Start of RECORDS SUPPLIED

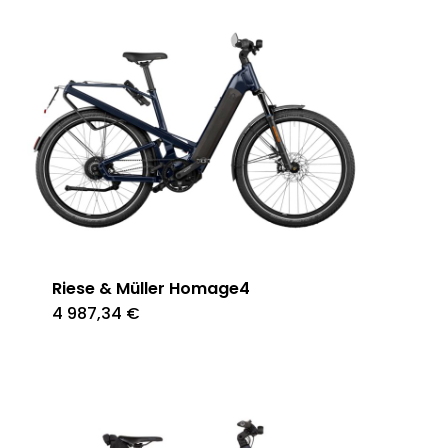
Riese & Müller Homage4
4 987,34
€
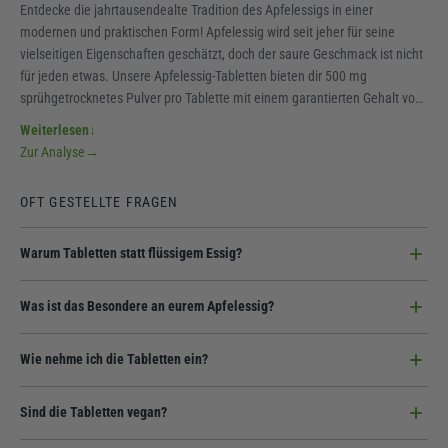
Entdecke die jahrtausendealte Tradition des Apfelessigs in einer
modernen und praktischen Form! Apfelessig wird seit jeher für seine
vielseitigen Eigenschaften geschätzt, doch der saure Geschmack ist nicht
für jeden etwas. Unsere Apfelessig-Tabletten bieten dir 500 mg
sprühgetrocknetes Pulver pro Tablette mit einem garantierten Gehalt von
10 % Essigsäure. Sie sind zahnfreundlich, absolut geschmacksneutral und
Weiterlesen
↓
perfekt für unterwegs geeignet. Genieße die Vorteile dieses bewährten
Zur Analyse
→
Hausmittels ganz ohne das Trinken einer sauren Flüssigkeit. Pur, vegan
und hocheffektiv für volle 6 Monate!
OFT GESTELLTE FRAGEN
Warum Tabletten statt flüssigem Essig?
Tabletten schützen den Zahnschmelz vor Säureschäden und sind absolut
Was ist das Besondere an eurem Apfelessig?
geschmacksneutral - ideal für die tägliche Routine.
Wir nutzen ein schonendes Sprüh-Trocknungsverfahren, um die wertvollen
Wie nehme ich die Tabletten ein?
Inhaltsstoffe in einer stabilen Pulverform zu konzentrieren.
Wir empfehlen 2 Tabletten täglich mit ausreichend Wasser, am besten
Sind die Tabletten vegan?
direkt vor einer Mahlzeit.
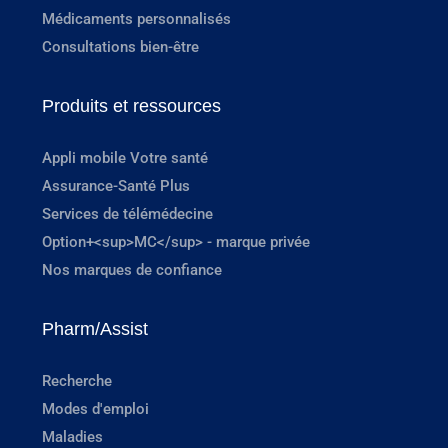
Médicaments personnalisés
Consultations bien-être
Produits et ressources
Appli mobile Votre santé
Assurance-Santé Plus
Services de télémédecine
Option+<sup>MC</sup> - marque privée
Nos marques de confiance
Pharm/Assist
Recherche
Modes d'emploi
Maladies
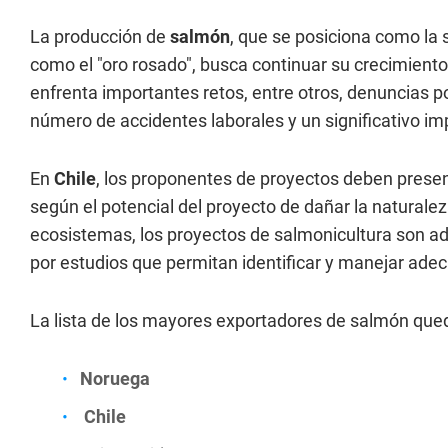
La producción de
salmón
, que se posiciona como la
como el "oro rosado", busca continuar su crecimient
enfrenta importantes retos, entre otros, denuncias p
número de accidentes laborales y un significativo i
En
Chile
, los proponentes de proyectos deben presen
según el potencial del proyecto de dañar la naturalez
ecosistemas, los proyectos de salmonicultura son a
por estudios que permitan identificar y manejar ad
La lista de los mayores exportadores de salmón qu
Noruega
Chile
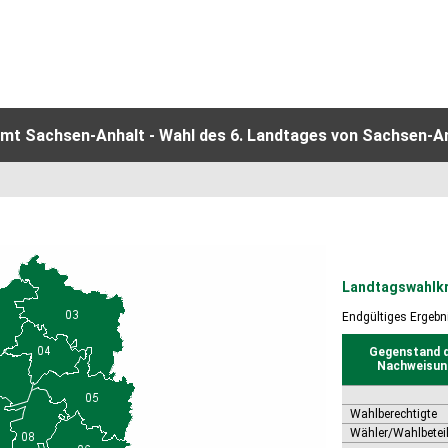
mt Sachsen-Anhalt - Wahl des 6. Landtages von Sachsen-A
Landtagswahlkr
Endgültiges Ergebn
Gegenstand 
Nachweisun
Wahlberechtigte
Wähler/Wahlbetei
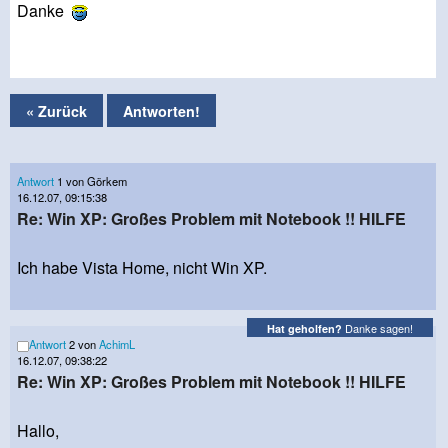
Danke
« Zurück
Antworten!
Antwort
1 von Görkem
16.12.07, 09:15:38
Re: Win XP: Großes Problem mit Notebook !! HILFE
Ich habe Vista Home, nicht Win XP.
Danke sagen!
Hat geholfen?
Antwort
2 von
AchimL
16.12.07, 09:38:22
Re: Win XP: Großes Problem mit Notebook !! HILFE
Hallo,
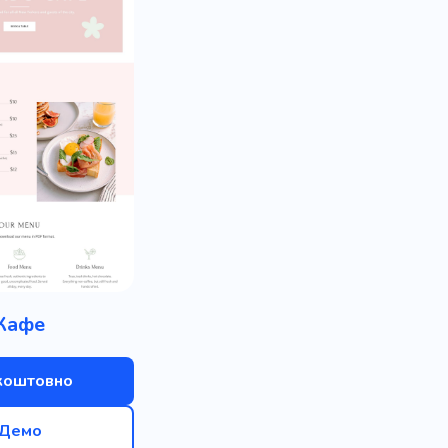
Кафе
коштовно
Демо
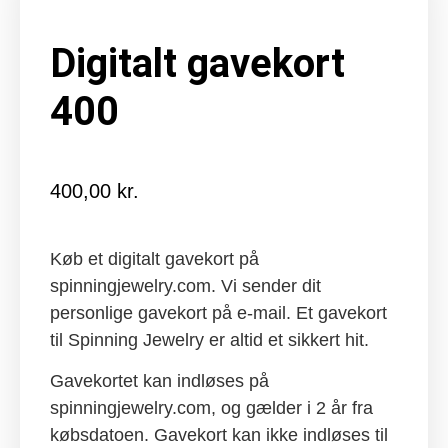
Digitalt gavekort
400
400,00
kr.
Køb et digitalt gavekort på
spinningjewelry.com. Vi sender dit
personlige gavekort på e-mail. Et gavekort
til Spinning Jewelry er altid et sikkert hit.
Gavekortet kan indløses på
spinningjewelry.com, og gælder i 2 år fra
købsdatoen. Gavekort kan ikke indløses til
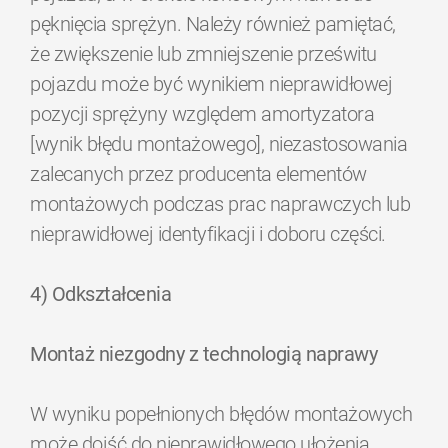
pęknięcia sprężyn. Należy również pamiętać,
że zwiększenie lub zmniejszenie prześwitu
pojazdu może być wynikiem nieprawidłowej
pozycji sprężyny względem amortyzatora
[wynik błędu montażowego], niezastosowania
zalecanych przez producenta elementów
montażowych podczas prac naprawczych lub
nieprawidłowej identyfikacji i doboru części.
4) Odkształcenia
Montaż niezgodny z technologią naprawy
W wyniku popełnionych błędów montażowych
może dojść do nieprawidłowego ułożenia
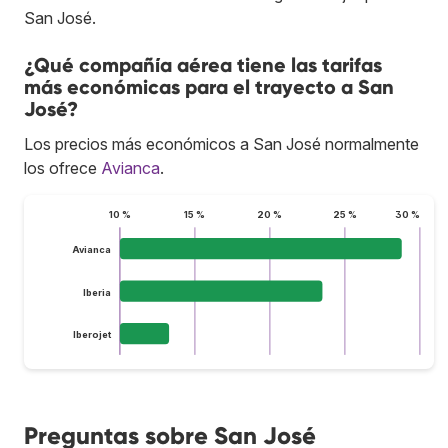
San José.
¿Qué compañía aérea tiene las tarifas
más económicas para el trayecto a San
José?
Los precios más económicos a San José normalmente
los ofrece
Avianca
.
10 %
15 %
20 %
25 %
30 %
Avianca
Iberia
Iberojet
Preguntas sobre San José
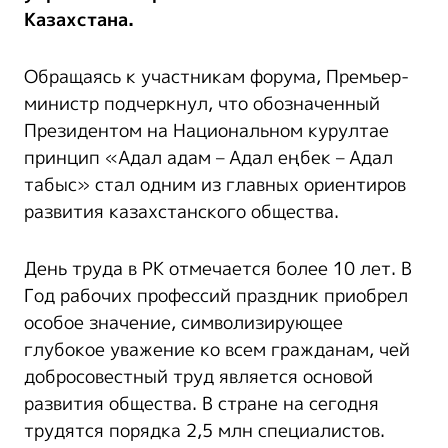
Казахстана.
Обращаясь к участникам форума, Премьер-
министр подчеркнул, что обозначенный
Президентом на Национальном курултае
принцип «Адал адам – Адал еңбек – Адал
табыс» стал одним из главных ориентиров
развития казахстанского общества.
День труда в РК отмечается более 10 лет. В
Год рабочих профессий праздник приобрел
особое значение, символизирующее
глубокое уважение ко всем гражданам, чей
добросовестный труд является основой
развития общества. В стране на сегодня
трудятся порядка 2,5 млн специалистов.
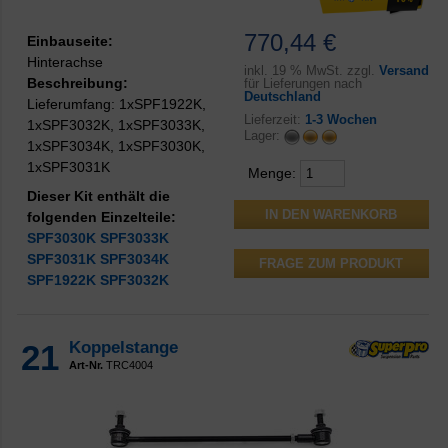
770,44 €
Einbauseite:
Hinterachse
inkl.
19 % MwSt. zzgl.
Versand
Beschreibung:
für Lieferungen nach
Deutschland
Lieferumfang: 1xSPF1922K,
Lieferzeit:
1-3 Wochen
1xSPF3032K, 1xSPF3033K,
Lager:
1xSPF3034K, 1xSPF3030K,
1xSPF3031K
Menge:
Dieser Kit enthält die
folgenden Einzelteile:
SPF3030K
SPF3033K
SPF3031K
SPF3034K
FRAGE ZUM PRODUKT
SPF1922K
SPF3032K
21
Koppelstange
Art-Nr.
TRC4004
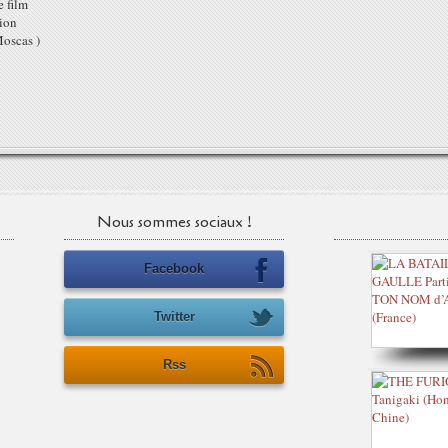
 film
tion
Moscas )
Nous sommes sociaux !
Facebook
Twitter
Rss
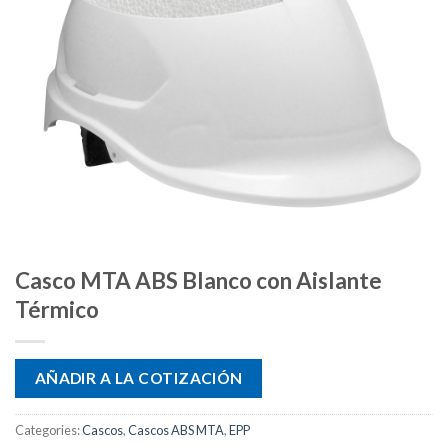
Casco MTA ABS Blanco con Aislante
Térmico
AÑADIR A LA COTIZACIÓN
Categories:
Cascos
,
Cascos ABS MTA
,
EPP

End of RECORDS SUPPLIED

WHAT IS NEEDED:
Rewrite the text of every record above, putting "Querlenker" in place of "Koppelstange" and leaving everything else unchanged. Leave the pictures out of your answer.

WRITTEN SOLUTION:
Riese & Müller Homage4
4 987,34
€
Entdecke die jahrtausendealte Tradition des Apfelessigs in einer
modernen und praktischen Form! Apfelessig wird seit jeher für seine
vielseitigen Eigenschaften geschätzt, doch der saure Geschmack ist nicht
für jeden etwas. Unsere Apfelessig-Tabletten bieten dir 500 mg
sprühgetrocknetes Pulver pro Tablette mit einem garantierten Gehalt von
10 % Essigsäure. Sie sind zahnfreundlich, absolut geschmacksneutral und
Weiterlesen
↓
perfekt für unterwegs geeignet. Genieße die Vorteile dieses bewährten
Zur Analyse
→
Hausmittels ganz ohne das Trinken einer sauren Flüssigkeit. Pur, vegan
und hocheffektiv für volle 6 Monate!
OFT GESTELLTE FRAGEN
Warum Tabletten statt flüssigem Essig?
Tabletten schützen den Zahnschmelz vor Säureschäden und sind absolut
Was ist das Besondere an eurem Apfelessig?
geschmacksneutral - ideal für die tägliche Routine.
Wir nutzen ein schonendes Sprüh-Trocknungsverfahren, um die wertvollen
Wie nehme ich die Tabletten ein?
Inhaltsstoffe in einer stabilen Pulverform zu konzentrieren.
Wir empfehlen 2 Tabletten täglich mit ausreichend Wasser, am besten
Sind die Tabletten vegan?
direkt vor einer Mahlzeit.
Médicaments personnalisés
Consultations bien-être
Produits et ressources
Appli mobile Votre santé
Assurance-Santé Plus
Services de télémédecine
Option+<sup>MC</sup> - marque privée
Nos marques de confiance
Pharm/Assist
Recherche
Modes d'emploi
Maladies
La producción de
salmón
, que se posiciona como la
como el "oro rosado", busca continuar su crecimient
enfrenta importantes retos, entre otros, denuncias p
número de accidentes laborales y un significativo i
En
Chile
, los proponentes de proyectos deben presen
según el potencial del proyecto de dañar la naturalez
ecosistemas, los proyectos de salmonicultura son a
por estudios que permitan identificar y manejar ad
La lista de los mayores exportadores de salmón qu
Noruega
Chile
mt Sachsen-Anhalt - Wahl des 6. Landtages von Sachsen-A
Landtagswahlkr
Endgültiges Ergebn
Gegenstand 
Nachweisun
Wahlberechtigte
Wähler/Wahlbetei
Danke
« Zurück
Antworten!
Antwort
1 von Görkem
16.12.07, 09:15:38
Re: Win XP: Großes Problem mit Notebook !! HILFE
Ich habe Vista Home, nicht Win XP.
Danke sagen!
Hat geholfen?
Antwort
2 von
AchimL
16.12.07, 09:38:22
Re: Win XP: Großes Problem mit Notebook !! HILFE
Hallo,
Кафе
коштовно
Демо
Digitalt gavekort
400
400,00
kr.
Køb et digitalt gavekort på
spinningjewelry.com. Vi sender dit
personlige gavekort på e-mail. Et gavekort
til Spinning Jewelry er altid et sikkert hit.
Gavekortet kan indløses på
spinningjewelry.com, og gælder i 2 år fra
købsdatoen. Gavekort kan ikke indløses til
pęknięcia sprężyn. Należy również pamiętać,
że zwiększenie lub zmniejszenie prześwitu
pojazdu może być wynikiem nieprawidłowej
pozycji sprężyny względem amortyzatora
[wynik błędu montażowego], niezastosowania
zalecanych przez producenta elementów
montażowych podczas prac naprawczych lub
nieprawidłowej identyfikacji i doboru części.
4) Odkształcenia
Montaż niezgodny z technologią naprawy
W wyniku popełnionych błędów montażowych
może dojść do nieprawidłowego ułożenia
San José.
¿Qué compañía aérea tiene las tarifas
más económicas para el trayecto a San
José?
Los precios más económicos a San José normalmente
los ofrece
Avianca
.
10 %
15 %
20 %
25 %
30 %
Avianca
Iberia
Iberojet
Preguntas sobre San José
Казахстана.
Обращаясь к участникам форума, Премьер-
министр подчеркнул, что обозначенный
Президентом на Национальном курултае
принцип «Адал адам – Адал еңбек – Адал
табыс» стал одним из главных ориентиров
развития казахстанского общества.
День труда в РК отмечается более 10 лет. В
Год рабочих профессий праздник приобрел
особое значение, символизирующее
глубокое уважение ко всем гражданам, чей
добросовестный труд является основой
развития общества. В стране на сегодня
трудятся порядка 2,5 млн специалистов.
770,44 €
Einbauseite:
Hinterachse
inkl.
19 % MwSt. zzgl.
Versand
Beschreibung:
für Lieferungen nach
Deutschland
Lieferumfang: 1xSPF1922K,
Lieferzeit:
1-3 Wochen
1xSPF3032K, 1xSPF3033K,
Lager:
1xSPF3034K, 1xSPF3030K,
1xSPF3031K
Menge:
Dieser Kit enthält die
folgenden Einzelteile:
SPF3030K
SPF3033K
SPF3031K
SPF3034K
FRAGE ZUM PRODUKT
SPF1922K
SPF3032K
21
Querlenker
Art-Nr.
TRC4004
 film
tion
Moscas )
Nous sommes sociaux !
Facebook
Twitter
Rss
Casco MTA ABS Blanco con Aislante
Térmico
AÑADIR A LA COTIZACIÓN
Categories:
Cascos
,
Cascos ABS MTA
,
EPP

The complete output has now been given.